Há pouco tempo, ao fazermos uma palestra numa grande universidade, onde também lecionamos nossa pós-graduação, fomos contestados, antes dela, a respeito de duas afirmações em um dos nossos livros, mais precisamente de Transportes, unitização e seguros internacionais de carga-prática e exercícios.

Que o B/L – Bill of Lading (conhecimento de transporte marítimo) não era um contrato de transporte, uma das três funções citadas, mas a evidência de um contrato de transporte. E que o container não é um porão de navio porta-container.

Para a questão do B/L temos a dizer que, ao longo de mais de 40 anos de comércio exterior, sempre ouvimos e lemos, realmente, que se trata de uma evidência de contrato de transporte. E parece que a maioria das pessoas aceita isso, normalmente, como ponto “Atlântico”. Ou Pacífico, se desejarem. E este “conhecimento” – desculpem o trocadilho – vai passando de um a outro sem muita contestação.

Não no nosso caso, pelo menos. Desde a primeira vez que lemos isso, ou aprendemos a respeito, nos mais diversos cursos realizados, não aceitamos a idéia. Sempre a discutimos, entendendo que estava errado. Para nós, embora não sejamos advogados, ele é um contrato de transporte, não uma evidência de contrato, por isso colocamos assim em nossos livros. Pode até ser que estejamos errados, mas vamos tentar mostrar que o B/L não é uma evidência de contrato, mas sim um contrato.

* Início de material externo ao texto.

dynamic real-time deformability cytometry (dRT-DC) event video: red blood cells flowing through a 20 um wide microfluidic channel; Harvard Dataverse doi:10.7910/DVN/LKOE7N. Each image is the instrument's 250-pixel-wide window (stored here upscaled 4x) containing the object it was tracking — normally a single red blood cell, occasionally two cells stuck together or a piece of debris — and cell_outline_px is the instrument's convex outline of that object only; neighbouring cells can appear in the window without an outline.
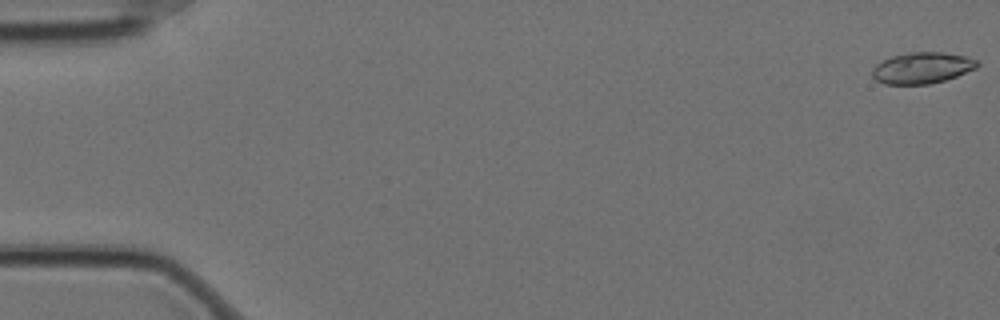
{"species": "Egyptian fruit bat (a non-hibernating species)", "species_latin": "Rousettus aegyptiacus", "temperature_condition": "cold", "stored_images_in_passage": 9, "camera_frame_rate_fps": 3000, "um_per_image_px": 0.085, "animal": {"sex": "female"}, "frame": {"image": 1, "passage_image": 1, "time_ms": 0.0, "image_size_px": [1000, 320], "cell_outline_px": [[980, 64], [976, 68], [956, 76], [944, 80], [928, 84], [884, 84], [876, 80], [872, 76], [872, 68], [876, 64], [892, 56], [912, 52], [940, 52], [964, 56], [976, 60]], "centroid_in_image_um": [78.35, 5.78], "position_along_channel_um": 6.6, "area_um2": 18.9}}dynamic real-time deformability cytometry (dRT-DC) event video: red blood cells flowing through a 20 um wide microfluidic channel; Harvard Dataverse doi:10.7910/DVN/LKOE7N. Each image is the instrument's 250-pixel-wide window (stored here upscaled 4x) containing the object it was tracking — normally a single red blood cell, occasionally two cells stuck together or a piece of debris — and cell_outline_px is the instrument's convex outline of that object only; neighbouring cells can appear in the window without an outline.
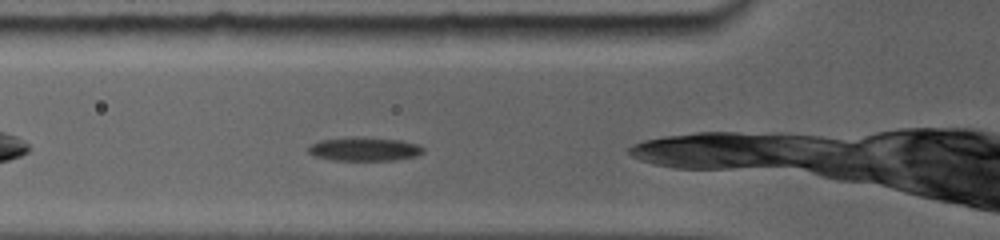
{"species": "common noctule bat (a hibernating species)", "species_latin": "Nyctalus noctula", "temperature_condition": "room temperature", "stored_images_in_passage": 42, "camera_frame_rate_fps": 5000, "um_per_image_px": 0.085, "animal": {"sex": "female", "body_mass_g": 19.0, "forearm_length_mm": 56.7}, "frame": {"image": 1, "passage_image": 4, "time_ms": 0.8, "image_size_px": [1000, 240], "cell_outline_px": [[424, 152], [416, 156], [396, 160], [332, 160], [316, 156], [308, 152], [308, 148], [312, 144], [320, 140], [400, 140], [416, 144], [424, 148]], "centroid_in_image_um": [31.02, 12.73], "position_along_channel_um": 94.8, "area_um2": 14.68}}
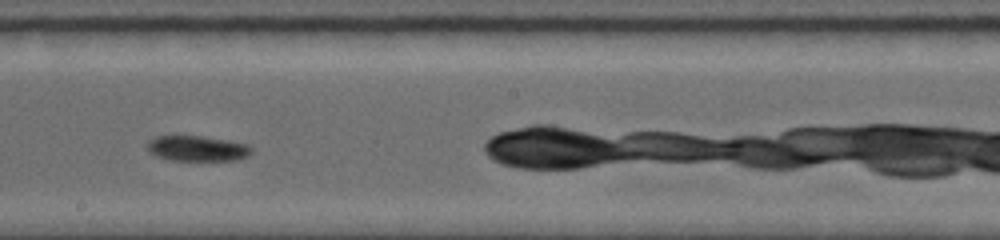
{"frame": {"image": 2, "passage_image": 18, "time_ms": 4.4, "image_size_px": [1000, 240], "cell_outline_px": [[252, 152], [248, 156], [236, 160], [168, 160], [156, 156], [148, 152], [148, 140], [156, 136], [200, 136], [248, 144], [252, 148]], "centroid_in_image_um": [16.75, 12.62], "position_along_channel_um": 231.5, "area_um2": 15.37}}
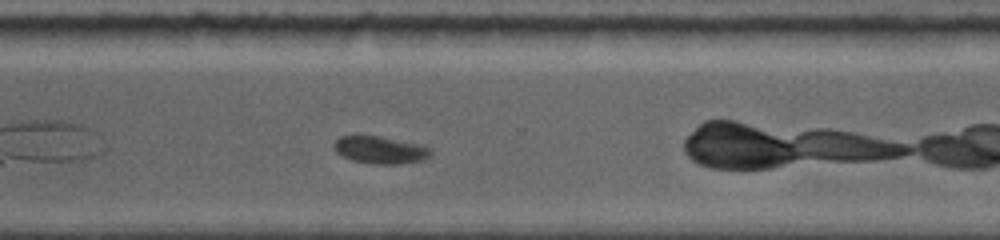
{"frame": {"image": 3, "passage_image": 30, "time_ms": 7.2, "image_size_px": [1000, 240], "cell_outline_px": [[432, 152], [424, 160], [400, 164], [372, 164], [352, 160], [336, 152], [332, 144], [340, 136], [356, 132], [380, 136], [420, 144], [432, 148]], "centroid_in_image_um": [32.27, 12.7], "position_along_channel_um": 338.3, "area_um2": 16.07}, "authors_computed_cell_mechanics": {"area_um2": 15.6349, "velocity_mm_per_s": 3.8063, "shape_relaxation_time_tau1_ms": null, "shape_relaxation_time_tau2_ms": 1.99, "deformation_change_tau1": null, "deformation_change_tau2": 0.0437}}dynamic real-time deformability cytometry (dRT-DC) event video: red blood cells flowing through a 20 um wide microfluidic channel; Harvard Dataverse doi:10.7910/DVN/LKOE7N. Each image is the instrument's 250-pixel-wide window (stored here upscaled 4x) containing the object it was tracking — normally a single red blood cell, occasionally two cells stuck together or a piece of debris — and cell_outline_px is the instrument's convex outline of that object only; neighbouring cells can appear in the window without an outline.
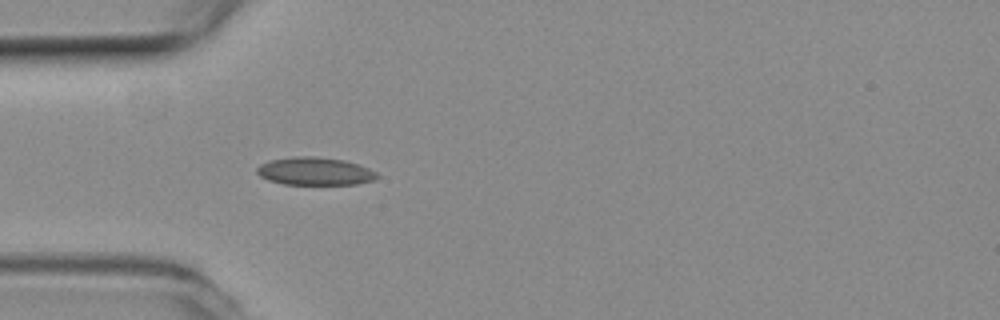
{"species": "common noctule bat (a hibernating species)", "species_latin": "Nyctalus noctula", "temperature_condition": "room temperature", "stored_images_in_passage": 4, "camera_frame_rate_fps": 3000, "um_per_image_px": 0.085, "animal": {"sex": "female", "body_mass_g": 19.3, "forearm_length_mm": 54.1}, "frame": {"image": 1, "passage_image": 4, "time_ms": 1.0, "image_size_px": [1000, 320], "cell_outline_px": [[380, 176], [372, 180], [356, 184], [284, 184], [268, 180], [260, 176], [256, 172], [256, 168], [260, 164], [268, 160], [296, 156], [316, 156], [344, 160], [360, 164], [376, 172]], "centroid_in_image_um": [26.75, 14.54], "position_along_channel_um": 58.3, "area_um2": 19.59}}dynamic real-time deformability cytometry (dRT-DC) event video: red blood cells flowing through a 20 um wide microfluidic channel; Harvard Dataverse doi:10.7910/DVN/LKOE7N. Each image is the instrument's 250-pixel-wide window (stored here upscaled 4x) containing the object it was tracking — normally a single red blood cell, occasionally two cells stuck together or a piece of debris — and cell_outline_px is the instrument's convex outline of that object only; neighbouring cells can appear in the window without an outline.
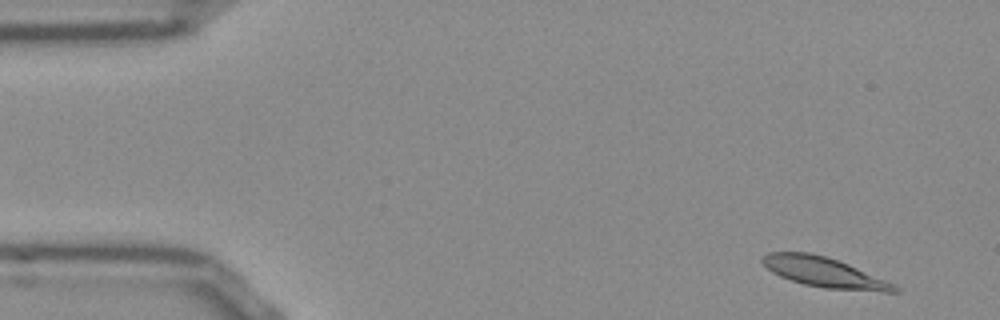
{"species": "Egyptian fruit bat (a non-hibernating species)", "species_latin": "Rousettus aegyptiacus", "temperature_condition": "room temperature", "stored_images_in_passage": 53, "segment_of_instrument_passage": [1, 2], "camera_frame_rate_fps": 3000, "um_per_image_px": 0.085, "frame": {"image": 1, "passage_image": 3, "time_ms": 0.667, "image_size_px": [1000, 320], "cell_outline_px": [[900, 292], [884, 292], [824, 288], [804, 284], [780, 276], [772, 272], [760, 260], [768, 252], [808, 252], [824, 256], [848, 264], [884, 280], [900, 288]], "centroid_in_image_um": [70.03, 23.15], "position_along_channel_um": 15.0, "area_um2": 22.6}}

Quem trabalha com o B/L sabe que de um lado se coloca todos os dados do embarque, e a assinatura do transportador. E do outro lado ele tem infindáveis cláusulas definindo obrigações e direitos de “cada parte”. Sempre se diz que o lado das cláusulas é o verso do B/L. Alguns que é o anverso, ou à frente dele. Entendemos que onde estão tais cláusulas são realmente a frente do B/L, ou o anverso. Isso por ele ser um contrato e um contrato tem cláusulas. E, o outro lado, por consequência, tem que ser o verso, onde se colocam os dados do embarque, completando o contrato de transporte.

Quanto a esta questão de contrato, que nos parece bem óbvio, não podemos aceitar que um documento que tem uma imensidão de cláusulas, definindo deveres e direitos, seja uma evidência. Evidência de algo é um documento que nos remete a algum outro documento. O que não é, para nós, o caso do B/L.

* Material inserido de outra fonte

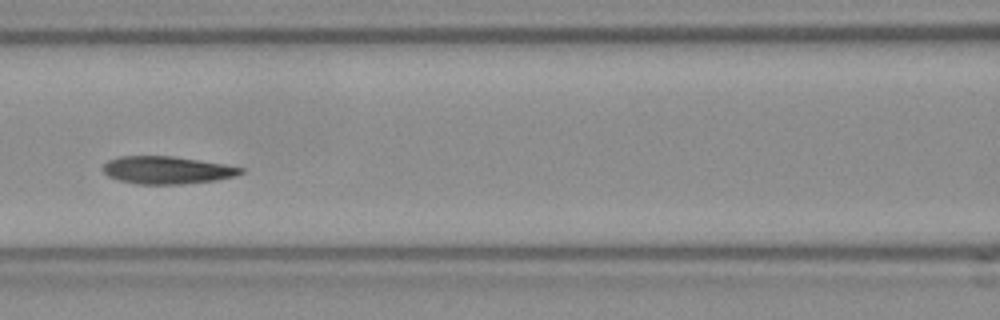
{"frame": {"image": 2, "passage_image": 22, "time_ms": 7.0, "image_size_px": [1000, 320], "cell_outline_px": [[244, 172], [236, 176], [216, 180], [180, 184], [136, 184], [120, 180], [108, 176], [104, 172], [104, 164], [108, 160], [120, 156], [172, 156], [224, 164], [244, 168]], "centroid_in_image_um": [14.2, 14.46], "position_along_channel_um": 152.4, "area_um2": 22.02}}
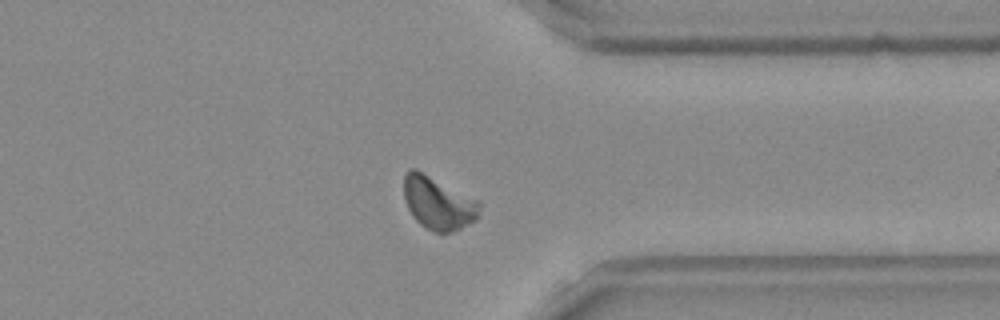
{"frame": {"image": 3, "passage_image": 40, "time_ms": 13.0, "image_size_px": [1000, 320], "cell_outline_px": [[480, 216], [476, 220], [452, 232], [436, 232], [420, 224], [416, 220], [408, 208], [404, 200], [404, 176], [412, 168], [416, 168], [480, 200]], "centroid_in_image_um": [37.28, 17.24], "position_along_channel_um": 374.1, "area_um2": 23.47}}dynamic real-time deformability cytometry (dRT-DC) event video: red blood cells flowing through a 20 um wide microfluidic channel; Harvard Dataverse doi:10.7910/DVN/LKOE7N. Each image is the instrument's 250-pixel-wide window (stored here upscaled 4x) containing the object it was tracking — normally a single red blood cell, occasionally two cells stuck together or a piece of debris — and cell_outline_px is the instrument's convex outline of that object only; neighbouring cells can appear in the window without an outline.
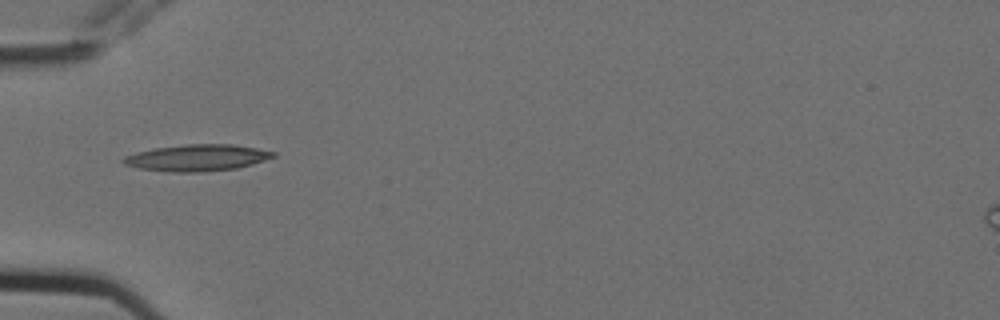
{"species": "Egyptian fruit bat (a non-hibernating species)", "species_latin": "Rousettus aegyptiacus", "temperature_condition": "cold", "stored_images_in_passage": 10, "camera_frame_rate_fps": 3000, "um_per_image_px": 0.085, "animal": {"sex": "female"}, "frame": {"image": 1, "passage_image": 6, "time_ms": 1.667, "image_size_px": [1000, 320], "cell_outline_px": [[276, 156], [252, 164], [236, 168], [204, 172], [172, 172], [140, 168], [124, 164], [120, 160], [124, 156], [136, 152], [156, 148], [184, 144], [232, 144], [256, 148], [276, 152]], "centroid_in_image_um": [16.75, 13.41], "position_along_channel_um": 68.3, "area_um2": 23.12}}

Charter Party (contrato de afretamento) nos remete ao B/L, e este é denominado de “Charter Party Bill of Lading”. Lá estão, como dito, os deveres e obrigações das partes. Assim, não há como dizer que um documento que tem um mundo de cláusulas e palavras, estabelecendo direitos e deveres, deve ser chamado de evidência de um contrato. Entendemos que este conceito tem que ser revisto. Ali se define o que se tem e o que se deve fazer.

Até se pode dizer, acreditamos, que um Short Form of Bill of lading seja uma evidência de contrato. Afinal, ele não tem cláusulas, ou não mais do que algumas poucas, definindo as responsabilidades das partes.

Quanto ao container, também tem que ser indiscutível que ele seja um porão móvel. Um navio convencional tem porões e decks, portanto, vários compartimentos, cuja quantidade depende do seu tamanho. Por exemplo, um navio de carga geral tem, mais ou menos, 10/12/15 compartimentos, dados pela combinação entre porões e decks. Claro que pode ser diferente. Um navio com quatro porões, e três decks pode ter 9/10/12 porões, dependendo dos espaços reservados para lastro.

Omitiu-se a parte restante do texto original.